US guidelines for the treatment of hepatitis C developed by the American Association for the Study of Liver Diseases and the Infectious Diseases Society of America have been updated to recommend direct-acting antiviral treatment for everyone with hepatitis C, regardless of disease stage.
The guideline panel says that when the new medications first became available, the goal was to treat people in most urgent need – and to avoid doing harm. Now that more experience has accumulated as a result of early trials, and patients in especially high need of treatment have in theory been prioritised for treatment, the guidelines panel says that the weight of evidence regarding reduced mortality and illness means that everyone should be treated.
However, the guidelines also acknowledge that funding may not be available to treat everyone, and that clinicians should be particularly aware of the need for treatment in people with:
- Advanced liver disease
- Rapidly progressing fibrosis
- Post-transplantation recurrence of hepatitis C
- Extrahepatic manifestations of hepatitis C.
The guidelines implicitly acknowledge that one of the biggest barriers to treatment in the United States – aside from lack of insurance coverage – is the tight restrictions imposed by many insurers on who is eligible for hepatitis C treatment.
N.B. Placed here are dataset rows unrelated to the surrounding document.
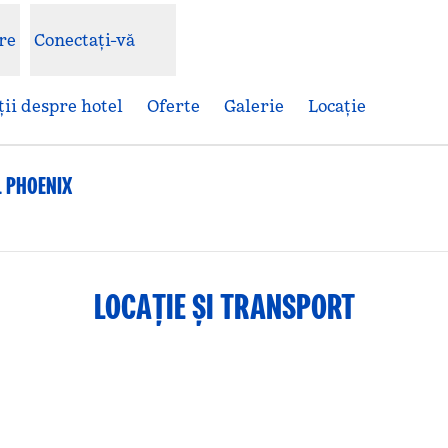
re
Conectați-vă
ii despre hotel
Oferte
Galerie
Locaţie
 PHOENIX
Deschide o filă nouă
LOCAȚIE ȘI TRANSPORT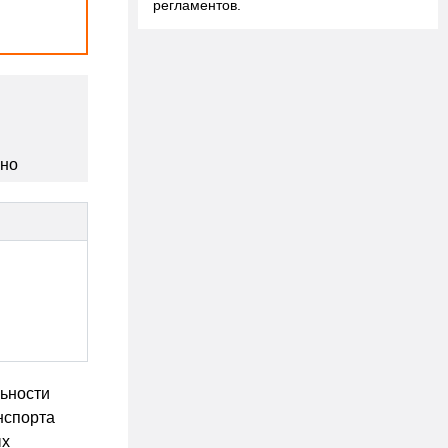
регламентов.
сно
льности
нспорта
ых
However, insurers are rationing treatment because the high prices of hepatitis C drugs threaten to overwhelm budgets, in both the private and the public insurance systems. In New York state, for example, spending on hepatitis C drugs for over-65s accounted for 9% of the entire national fund (Medicare) that subsidises prescription drug costs for the elderly. California seniors took a similar chunk of the fund to pay for hepatitis C drugs.
Recently published US research tends to support the prioritisation of treatment for people with more advanced liver disease. For patients with hepatitis C virus (HCV) monoinfection, baseline fibrosis stage is strongly predictive of the medium-term risk of serious liver disease and death, investigators from the United States reported in the online edition of Clinical Infectious Diseases. After five years of follow-up, over a third of patients with F4 stage liver fibrosis at baseline had developed hepatic decompensation or liver cancer. This compared to a progression rate of just 2% among patients with F0/F1 stage disease at baseline.